TEKSTBLOK:
Vanaf het einde van 1971 werkt de band enige weken aan nieuw materiaal dat niet alleen muzikaal, maar ook thematisch één geheel vormt. Eerst neemt Pink Floyd echter in het voorjaar op verzoek van Barbet Schroeder een soundtrack op, dat, voorzien van de subtitel “Music From La Vallée”, op 3 juni 1972 als “Obscured By Clouds” wordt uitgebracht. Nog voordat deze filmscore in de winkel ligt, zit de band weer in de studio en op 24 maart 1973 verschijnt “Dark Side Of The Moon”. De plaat zal de geschiedenis ingaan als de commerciële en creatieve klapper van de band. Dit immense succes kent meerdere gevolgen, maar het meest belangrijke is dat het album het begin van het einde van Pink Floyd inluidt. Nu de band vrijwel alles wat er in de muziekwereld te behalen valt ook feitelijk bereikt heeft, valt de drijfveer immers grotendeels weg.

AANGELEVERDE GEGEVENS:
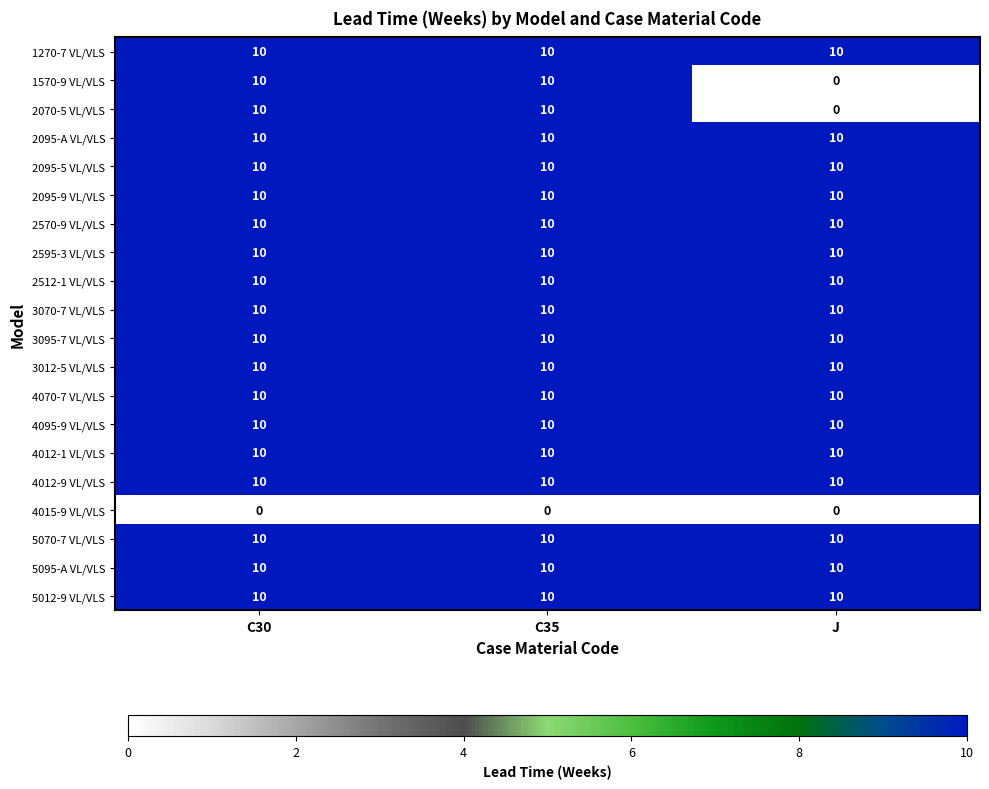

What is the sum of the 2512-1 VL/VLS values at C35 and C30?

20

UIT TE VOEREN TAKEN:
(1) Welke titels staan in de tekst over Pink Floyd tussen aanhalingstekens? Noem ze allemaal.
(2) Ga verder met de tekst over Pink Floyd na de laatste zin.

GEGEVEN ANTWOORDEN:
(1)
Music From La Vallée
Obscured By Clouds
Dark Side Of The Moon

(2)
Mede om die reden komen de vier pas in de lente van 1974 bij elkaar om ideeën uit te werken en vanaf dat moment ontstaat het materiaal dat voor een groot deel het geluid van de komende twee albums zal bepalen. Een deel komt terecht op “Wish You Were Here” dat op 15 september 1975 zal verschijnen. Doordat de bandleden veel moeite hebben met hun onlangs verkregen status, gaan de opnamen echter allerminst van een leien dakje. Bovendien ontstaan vanaf nu de eerste serieuze meningsverschillen tussen David Gilmour en Roger Waters. De gitarist wil immers de nieuwe stukken gebruiken, maar omdat Nick Mason en Richard Wright zich achter de bassist scharen komt er slechts één (in tweeën gesplist) op dit album terecht.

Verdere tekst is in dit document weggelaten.